Unfortunately, hydrogen energy technology has a few setbacks. As sustainable as hydrogen fuel appears, the production and storage of the hydrogen itself are more expensive than traditional diesel and gasoline. Despite being the most abundant element in the universe, hydrogen is never found pure.
Due to its atomic nature, it is always combined with other elements, which can be hard to separate.
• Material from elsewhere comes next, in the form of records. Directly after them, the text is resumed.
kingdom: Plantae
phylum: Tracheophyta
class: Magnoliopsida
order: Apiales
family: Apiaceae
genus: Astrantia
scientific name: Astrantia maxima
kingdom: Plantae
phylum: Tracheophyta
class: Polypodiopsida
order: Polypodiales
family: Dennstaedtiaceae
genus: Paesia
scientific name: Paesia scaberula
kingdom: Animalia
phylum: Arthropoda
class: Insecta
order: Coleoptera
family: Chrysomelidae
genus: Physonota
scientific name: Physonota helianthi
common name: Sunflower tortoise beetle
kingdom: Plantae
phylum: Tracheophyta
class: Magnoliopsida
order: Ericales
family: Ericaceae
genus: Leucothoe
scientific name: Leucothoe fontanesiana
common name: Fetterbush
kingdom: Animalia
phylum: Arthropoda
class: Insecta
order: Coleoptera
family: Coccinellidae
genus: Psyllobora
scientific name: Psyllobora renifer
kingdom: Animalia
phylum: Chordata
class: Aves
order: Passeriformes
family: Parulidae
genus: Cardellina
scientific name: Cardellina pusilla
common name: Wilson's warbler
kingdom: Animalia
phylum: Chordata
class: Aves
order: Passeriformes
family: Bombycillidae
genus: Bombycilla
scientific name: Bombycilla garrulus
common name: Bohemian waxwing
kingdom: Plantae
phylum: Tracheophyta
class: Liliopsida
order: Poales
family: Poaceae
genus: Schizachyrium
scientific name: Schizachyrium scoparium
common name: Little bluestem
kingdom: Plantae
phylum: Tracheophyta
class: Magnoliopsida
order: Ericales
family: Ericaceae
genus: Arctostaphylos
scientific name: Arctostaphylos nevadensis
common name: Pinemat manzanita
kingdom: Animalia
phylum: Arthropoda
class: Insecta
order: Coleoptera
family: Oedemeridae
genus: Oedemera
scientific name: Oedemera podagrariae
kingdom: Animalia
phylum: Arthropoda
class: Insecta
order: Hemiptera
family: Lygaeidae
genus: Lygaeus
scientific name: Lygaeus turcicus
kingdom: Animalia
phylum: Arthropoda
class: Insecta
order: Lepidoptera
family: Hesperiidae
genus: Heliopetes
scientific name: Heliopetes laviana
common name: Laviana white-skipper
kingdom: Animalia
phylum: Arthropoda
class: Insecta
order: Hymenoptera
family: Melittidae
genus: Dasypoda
For instance, obtaining hydrogen energy from natural gas (CH4) requires vast power to “crack” and releases CO2 as a byproduct.
Consequently, the efficiency of the industrial manufacturing process is relatively low, which means more energy is required to produce and ship the fuel than the energy it will provide. This leads to the question of whether it is indeed sustainable.
Moreover, there are very few hydrogen refueling stations, discouraging drivers from embarking on long journeys. For example, statistics show that the number of hydrogen refueling stations in California is a mere 60. Meanwhile, traditional gas has more than 100,000 well-developed refueling stations nationwide.
The cost of hydrogen fuel is also high from US$ 10 to US$ 17 compared to gasoline stations which range from US$ 5 to US$ 8.50 per gallon. Additionally, there are safety concerns about whether hydrogen refueling stations are reasonable since hydrogen can be highly flammable if not appropriately handled.
What’s the future of hydrogen fuel cell technology?
Despite its flaws, the demand for hydrogen-powered vehicles might increase over the next few years as air pollution and climate change concerns continue to grow. This increase is due to its zero-emission status that caters to transitioning to cleaner transportation options.
Likewise, technological advancements are anticipated to improve hydrogen fuel cells’ efficiency, cost-effectiveness, and reliability, making hydrogen-powered vehicles more appealing and affordable to consumers.
Government and private companies are also investing in building more infrastructure, such as refueling stations. Hence, people are more likely to adopt hydrogen-powered vehicles in subsequent years.
But that’s not all. With the current energy crisis looming worldwide, governments are rapidly pursuing future-proof strategies. As a result, they’re investing in LNG and new natural gas infrastructures, making way for future implementation of clean hydrogen energy.
If all current projects successfully kick off by 2030, low-carbon hydrogen can boost up to 16-24 Mt yearly. Based on these predictions, green hydrogen from electrolyzers will account for 9-14 Mt, while blue hydrogen will account for 7-10 Mt.
However, the hydrogen energy sector continuously suffers from inconsistent regulatory frameworks, uncertainties about future demands, and a lack of equipment to transport hydrogen fuel cells. Unfortunately, only 4% of new projects have reached the final investment decision or are in the works.
Although the 2022 year-on-year annual electrolyzer capacity upgrades to 8 gigawatts, it could reach 60 gigawatts yearly by 2030 if all new projects make progress. More importantly, there could be a potential 70% price drop by 2030 if the manufacturing capacities scale up—the effects of which would be similar to the unexpected price falls that helped boost solar and wind power growth.
While the future looks promising, it’s necessary to note that clean hydrogen production is not moving fast enough to reach IEA’s Net Zero Emissions by 2050. For this reason, the sector needs urgent action to encourage greater incentives and investment to increase supply and demand for premium-price, low-carbon hydrogen energy.
Hydrogen-powered vehicles are certainly promising inventions. Although this technology is still in its infancy, it undoubtedly has the potential to create a viable and sustainable solution to the climate change crisis.
This article provided insights into this new and inspiring field, and even with the numerous hurdles, the transportation industry can be optimistic about the impact of this technology in the near future.